Required work → Return every line of the records below verbatim, leaving out the pictures.
### Supplied information
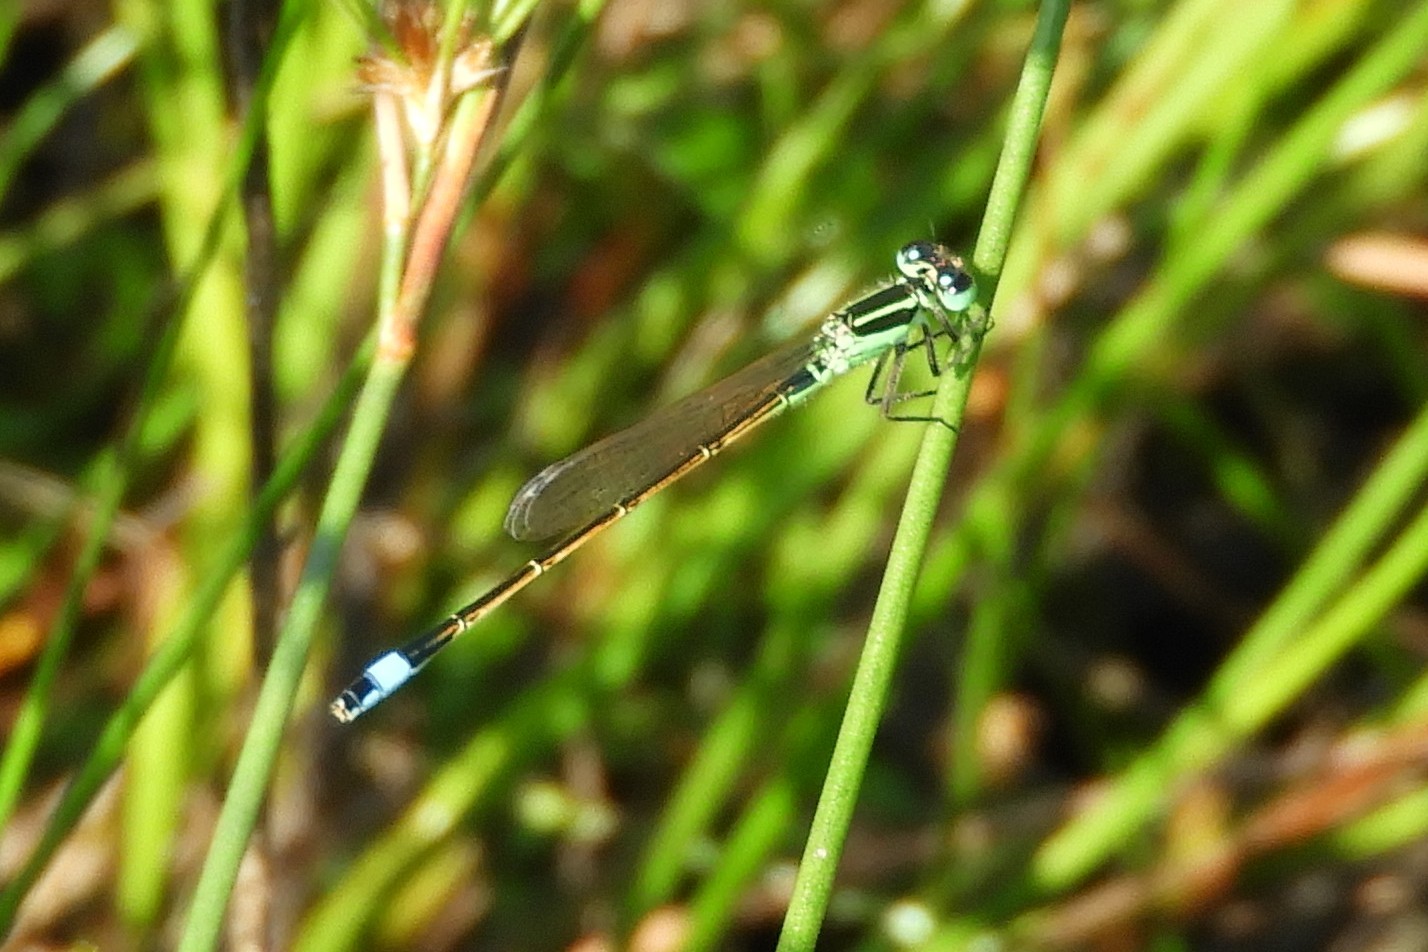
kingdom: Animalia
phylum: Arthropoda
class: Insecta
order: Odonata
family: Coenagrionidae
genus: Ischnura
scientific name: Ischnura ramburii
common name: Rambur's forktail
######
Task output →
kingdom: Animalia
phylum: Arthropoda
class: Insecta
order: Odonata
family: Coenagrionidae
genus: Ischnura
scientific name: Ischnura ramburii
common name: Rambur's forktail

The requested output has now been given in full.